Говорил он ровным и плавным голосом, немного машинально, будто наизусть; и мы не обратили на его слова особенного внимания, сочтя их за обычный предресторанный трепчик. Именно то, что сидит в человеке слишком глубоко, часто выглядит неискренним, когда его переводят в слова… А может, каждый инстинктивно почувствовал, что "эту тему" следует сейчас отставить: у нынешнего человека, особенного пожилого, слишком много накопилось тем, о которых не поговоришь в компании, и все давно привыкли к таким мгновенным обходам и умолчаниям. Как бы то ни было, разговор перебросился на другое, и мы забыли об ужасах Николая Николаевича. Но он после этого и по дороге, и уже в самом ресторане, где мы "абонировали" уютный стол в самом углу, все помалкивал и выстревал из общей беседы, кряхтел, дымил папиросами. Мы, конечно, не очень от этого волновались; мало ли у кого какое настроение. Но скоро он, пыхтя и задумчиво глядя в одну точку мимо меня (который сидел рядом), сказал:

- Братцы. Все-таки я думаю вам рассказать ту историю, помните, про атаку… Вот не могу отделаться, - хмуро, грубовато добавил он. - Понимаю, что пора забыть, а что делать?
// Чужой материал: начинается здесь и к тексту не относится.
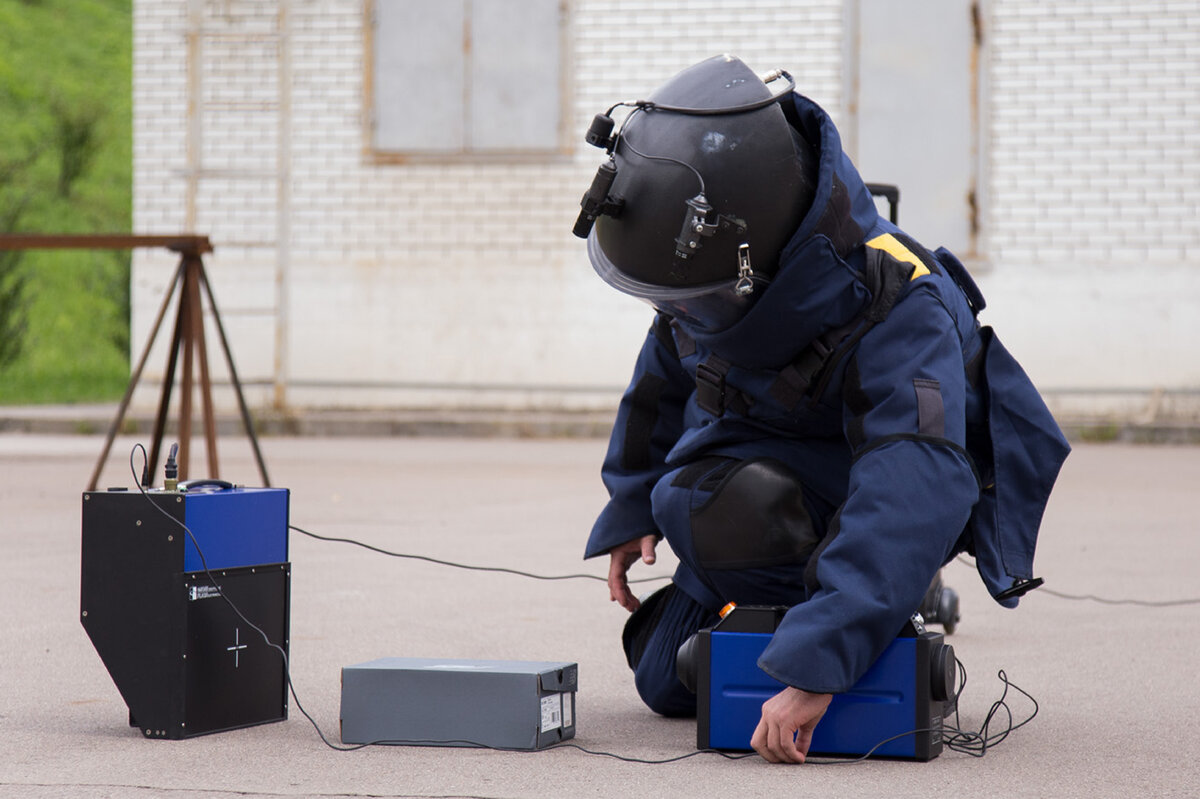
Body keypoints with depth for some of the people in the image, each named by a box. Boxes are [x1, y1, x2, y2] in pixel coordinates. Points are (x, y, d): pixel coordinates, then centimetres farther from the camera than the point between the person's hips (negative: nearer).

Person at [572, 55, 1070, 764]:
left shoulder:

Мы серьезно и молча уставились на него, ожидая рассказа и без особых пояснений понимая его настроение… Николай Николаевич был среднего роста, лысоватый сверху человек сорока лет, с крупным лицом, мышцы которого были теперь слишком уж дряблы и рыхлы, большим и толстым носом, кротиными глазками, которые сейчас грустно глядели в одну точку.

- Я тогда был парнишкой и попал в партизанский отряд: в моем селе оказались немцы, - заговорил Николай Николаевич. - Это недалеко отсюда, там вот, между Калугой и Орлом, подальше Мценска. Эти "омчанские" как раз рядом, а мы уже другие, никакие. Сейчас во мне уже ничего деревенского не осталось, да я и был-то сыном городской учительницы, которая поехала в деревню вслед за мужем (моим отцом), когда организовывали политотделы. Отец в политотдел, а она учительницей, в райцентр. Но это все неважно; так я до утра не расскажу.

Отец остался районным работником, потом его взяли в армию, сразу же убили летом, а мы с матерью не успели уехать, она как раз заболела воспалением легких. И потом лежала при немцах. А меня один там знакомый отца, партработник, забрал к себе в отряд. Я там, конечно, особенно не воевал, просто помогал чем мог.